Holbein-Gymnasium diskutiert mit Polizei und Sinti-Vertretern über Antiziganismus
Klaas BarthHolbein-Gymnasium diskutiert mit Polizei und Sinti-Vertretern über Antiziganismus
Am 11. Juli fand am Holbein-Gymnasium eine Diskussion über Antiziganismus statt
Das Gespräch war Teil eines gemeinsamen Projekts mit der Evangelischen Arbeitsstelle gegen Antiziganismus in Bayern (EAAB) und dem Polizepräsidium Schwaben Nord. Es umfasste ein Gespräch mit Schülerinnen und Schülern der 11. Klasse sowie eine anschließende Fortbildung für Lehrkräfte.
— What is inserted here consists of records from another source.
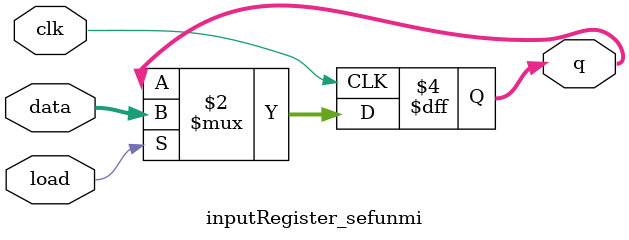
<source format=v>

module inputRegister_sefunmi(clk, load, data, q);
	input  		  clk, load;
	input  [7:0] data;
   output [7:0] q;
   reg    [7:0] q;

	// Register with active-high clock & asynchronous load
   always @(posedge clk) begin
      if (load)
         q <= data;
   end
    

endmodule

</source>
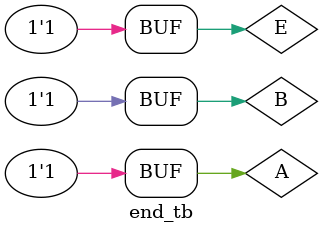
<source format=v>
module decoder(a,b,e,w,x,y,z);

input a,b,e;
output w,x,y,z;

assign w = (e&a&b);
assign x = (e&a&(!b));
assign y = (e&(!a)&b);
assign z = (e&(!a)&(!b));

endmodule

module end_tb;

    wire W,X,Y,Z;
    reg A,B,E;

    decoder my_gate(.a(A),.b(B),.e(E),.w(W),.x(X),.y(Y),.z(Z));

    initial
        begin
            $monitor(E," ",A," ",B," ",W," ",X," ",Y," ",Z);

            A = 1'bx;
            B = 1'bx;
            E = 1'b0;
            #5
            A = 1'b0;
            B = 1'b0;
            E = 1'b1;
            #5
            A = 1'b0;
            B = 1'b1;
            E = 1'b1;
            #5
            A = 1'b1;
            B = 1'b0;
            E = 1'b1;
            #5
            A = 1'b1;
            B = 1'b1;
            E = 1'b1;

        end

endmodule

</source>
Seitens der Polizei nahm Monika Krawehl, stellvertretende Leiterin der Kriminalinspektion E3, teil. Die Diskussion leiteten Harald Frießner, der Beauftragte des Bayerischen Polizeipäsidiums für Hasskriminalität, sowie Marcella Reinhardt, Vorsitzende des Landesverbands Deutscher Sinti und Roma in Schwaben.
Die Veranstaltung knüpfte an einen BIGE-Workshop an, der 2024 an derselben Schule stattgefunden hatte. Ziel war es, durch Aufklärung und Dialog Vorurteile gegenüber Sinti und Roma abzubauen und das Bewusstsein für diese Problematik zu schärfen.
Im Rahmen des Interviews und der Schulungen wurden die laufenden Bemühungen zur Bekämpfung von Antiziganismus an Schulen hervorgehoben. Polizei, Pädagoginnen und Pädagogen sowie Gemeinschaftsvertreter arbeiteten Hand in Hand, um Schüler und Lehrkräfte zu informieren. Mit dem Abschluss des Projekts wurde ein weiterer Schritt hin zu mehr Verständigung durch direkten Austausch gesetzt.